Paper in hand, the nurse practitioner rolled over close to me. Brace for impact, I thought, she’s about to give me the results of the lab work. I was taken aback when she put her hand on my arm and said, in a jovial tone, “Relax! Everything is good! Your tests came back great.” Never once did she say, “You’re in remission,” or “You’re cancer free,” or “There’s no evidence of disease,” although I would have liked to have heard those words, I’d never heard them once since I’d had surgery to remove the tumor.
She handed me a copy of a comparative chart for my last three blood draws. I could clearly see a reduction in the numbers for my tumor markers. The reality of that fact felt good.
When she completed the physical exam, she asked if I was okay with not seeing the doctor. I assured her I was, thanked her for her time, and walked toward the exit.
When I exited the building, I exhaled. I didn’t realize it, but I’d been holding my breath for some time.
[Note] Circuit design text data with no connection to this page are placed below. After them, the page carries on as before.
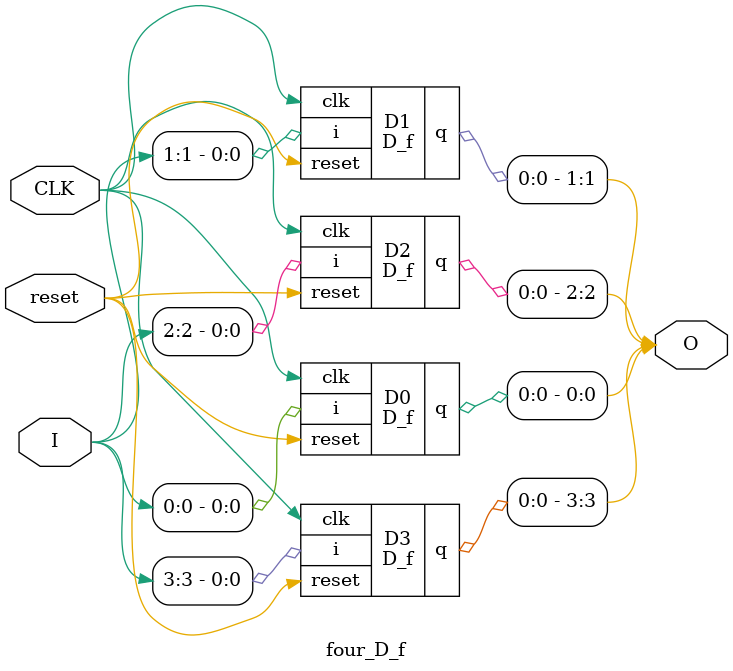
<source format=v>
`timescale 1ns / 1ps
module D_f(q, i, clk, reset);
input   i, clk, reset;
output  q;

reg q;

always @ (posedge clk)
begin
    if (reset == 1) q <= 0;
    else q <= i;
end
endmodule



module four_D_f(O, I, CLK, reset);
input [3:0] I;
input   CLK, reset;
output [3:0]    O;

D_f D3 (O[3], I[3], CLK, reset);
D_f D2 (O[2], I[2], CLK, reset);
D_f D1 (O[1], I[1], CLK, reset);
D_f D0 (O[0], I[0], CLK, reset);

endmodule

</source>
An invisible weight lifted, and I thought, “Another year down and I’m still alive.”
Keeping my eyes fixed, I was determined to look forward. I didn’t want to turn around and look at the cancer treatment center. I’d just received good news, and nothing was going to rob me of that blessing.
There was no need to announce it to the world. There was no need for a survivorship party. But if I’d had a chance, I would’ve walked back into the building and issued a pep talk to all the men and women who were waiting for their turn to see the doctor. I would have said there is hope and although we’re all battle worn and weary, we’re all survivors. Whether it’s for the next second, the next minute or the next decade, we survive because we choose to do so.
No red circles marked upcoming appointments on my calendar. I was free, free to be me, the me I’ve always been, the same person I was before, during, and now after cancer. I was a patient, patient but I was also a thriving survivor. I planned to live my life and living it well until next year’s appointment and then, the routine would start all over again.